Authenticate `op` first, or start Condukt with an `OP_SERVICE_ACCOUNT_TOKEN`
that is scoped to the vaults the agent needs.
```elixir
{:ok, agent} =
MyApp.CodingAgent.start_link(
secrets: [
GH_TOKEN: {:one_password, "op://Engineering/GitHub/token"},
STRIPE_API_KEY:
{Condukt.Secrets.Providers.OnePassword,
ref: "op://Engineering/Stripe/api-key",
account: "acme"}
]
)
```
Secret references stay in code. The plaintext value is loaded into the BEAM
process at session initialization and then passed to tool subprocesses as an
environment variable.
## Tool execution
`Condukt.Tools.Bash` passes session secrets through
`Condukt.Sandbox.exec/3` as environment variables:
```elixir
Condukt.run(agent, "Run the local smoke test that needs DATABASE_URL")
```
`Condukt.Tools.Command` merges session secrets with the trusted `:env` values
configured on the tool. Session secrets win if both define the same variable.
```elixir
def tools do
[
{Condukt.Tools.Command, command: "gh", env: [GH_HOST: "github.com"]}
]
end
```
The model cannot add or change environment variables through tool arguments.
It can only invoke the tools you configured.
## Auditing access
Condukt emits value-free telemetry for secret resolution and access:
* `[:condukt, :secrets, :resolve]` when a session resolves secrets.
* `[:condukt, :secrets, :access]` when a tool receives resolved secrets.

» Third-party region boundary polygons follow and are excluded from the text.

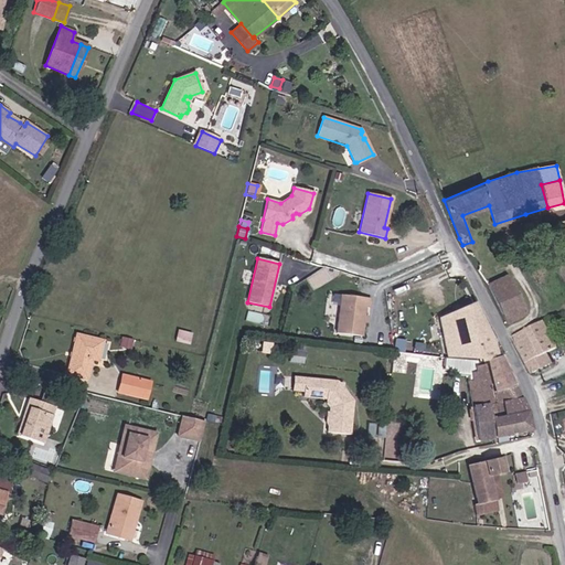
[(488,285),(507,322),(528,312),(508,275),(488,285)]
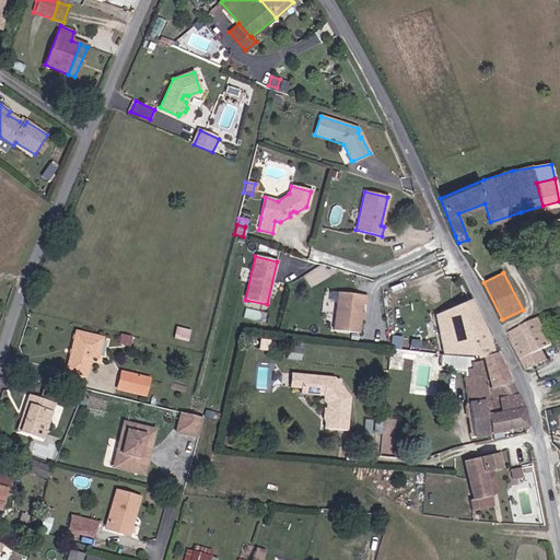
[(364,304),(364,294),(337,291),(333,329),(358,333),(361,303),(364,304)]
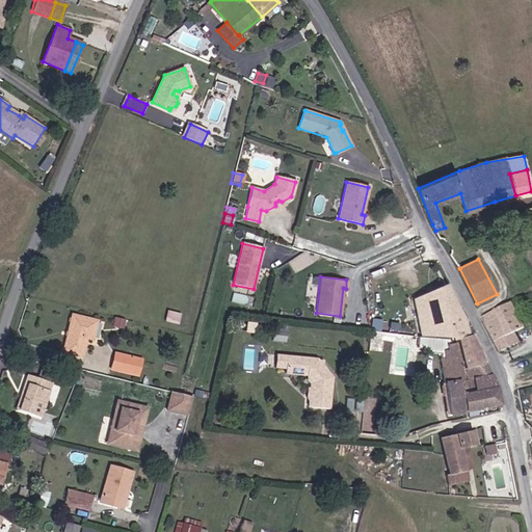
[(461,314),(447,285),(414,299),(421,334),(451,336),(453,340),(457,339),(468,336),(461,314)]
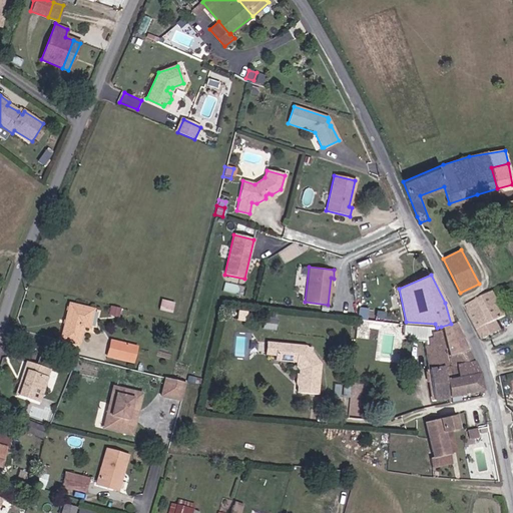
[(506,313),(494,292),(467,305),(479,328),(496,319),(506,313)]
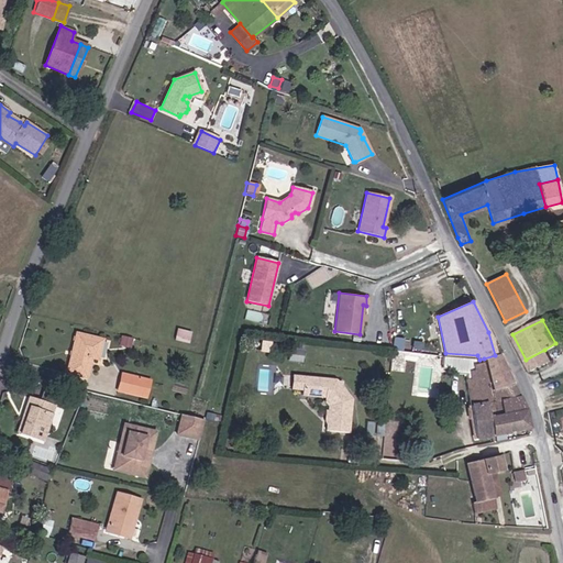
[(175,338),(188,340),(190,330),(177,327),(175,338)]
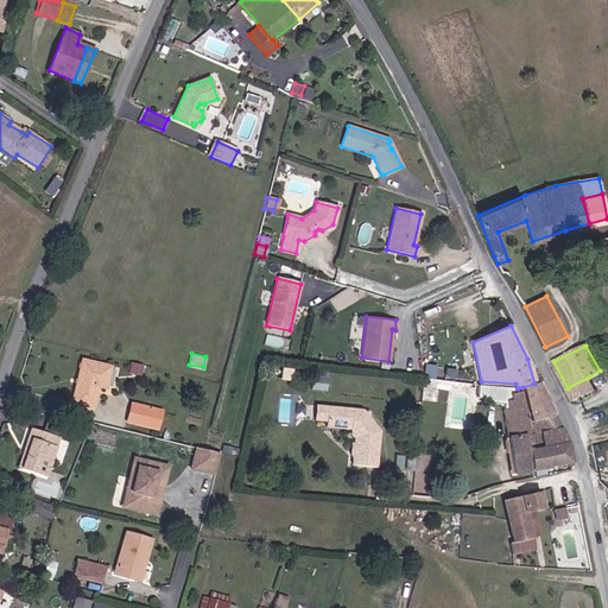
[(106,387),(112,366),(82,359),(71,401),(93,407),(99,385),(106,387)]
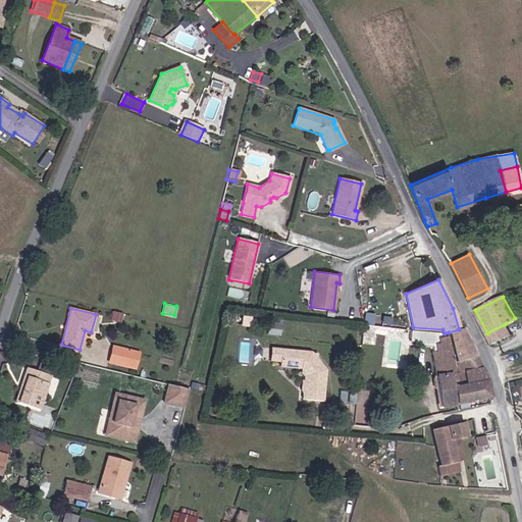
[(117,326),(121,312),(114,311),(110,325),(117,326)]
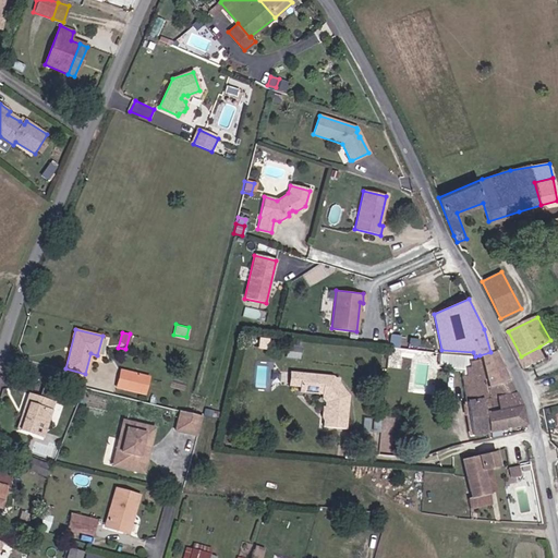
[(300,347),(286,346),(284,356),(299,358),(300,347)]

Both events include `count` as a measurement and `:names` metadata with
environment variable names such as `["GH_TOKEN"]`. Access events also include
`:tool`, and include `:tool_call_id` when the access comes from a concrete
provider-returned tool call. Secret values are never included in measurements
or metadata.
Attach a handler if you want an audit trail:
```elixir
:telemetry.attach(
"secret-access-audit",
[:condukt, :secrets, :access],
fn _event, measurements, metadata, _config ->
Logger.info("agent secret access",
count: measurements.count,
agent: inspect(metadata.agent),
tool: metadata.tool,
names: metadata.names
)
end,
nil
)
```
## Custom providers
Implement `Condukt.SecretProvider` when your secrets live somewhere else:
```elixir
defmodule MyApp.Secrets.Vault do
@behaviour Condukt.SecretProvider
@impl true
def load(opts) do
MyApp.Vault.read(Keyword.fetch!(opts, :path))
end
end
{:ok, agent} =
MyApp.Agent.start_link(
secrets: [
INTERNAL_TOKEN: {MyApp.Secrets.Vault, path: "agents/internal-token"}
]
)
```
`load/1` returns `{:ok, value}` or `{:error, reason}`. If any secret fails to
load, the session fails to start.
## Redaction and persistence
Resolved secrets are not added to:
* The system prompt
* User messages
* LLM request options
* Session store snapshots
If a tool prints a resolved secret, Condukt exact-match redacts the value from
the tool result before it is stored in history, streamed to subscribers, or
sent back to the model:
```text
[REDACTED:GH_TOKEN]
```
Values shorter than four bytes are not redacted because replacing tiny strings
causes too many false positives.
Under the hood, resolved session secrets become a
`Condukt.Redactors.Secrets` spec and are composed with the session's configured
`:redactor`. Secret redaction runs first so custom redactors cannot transform a
secret before the exact-match replacement has a chance to run.
Redaction is a safety layer, not a permission model. A tool subprocess that
receives `GH_TOKEN` can use it. Scope tokens and 1Password service accounts to
the smallest set of resources that the session needs.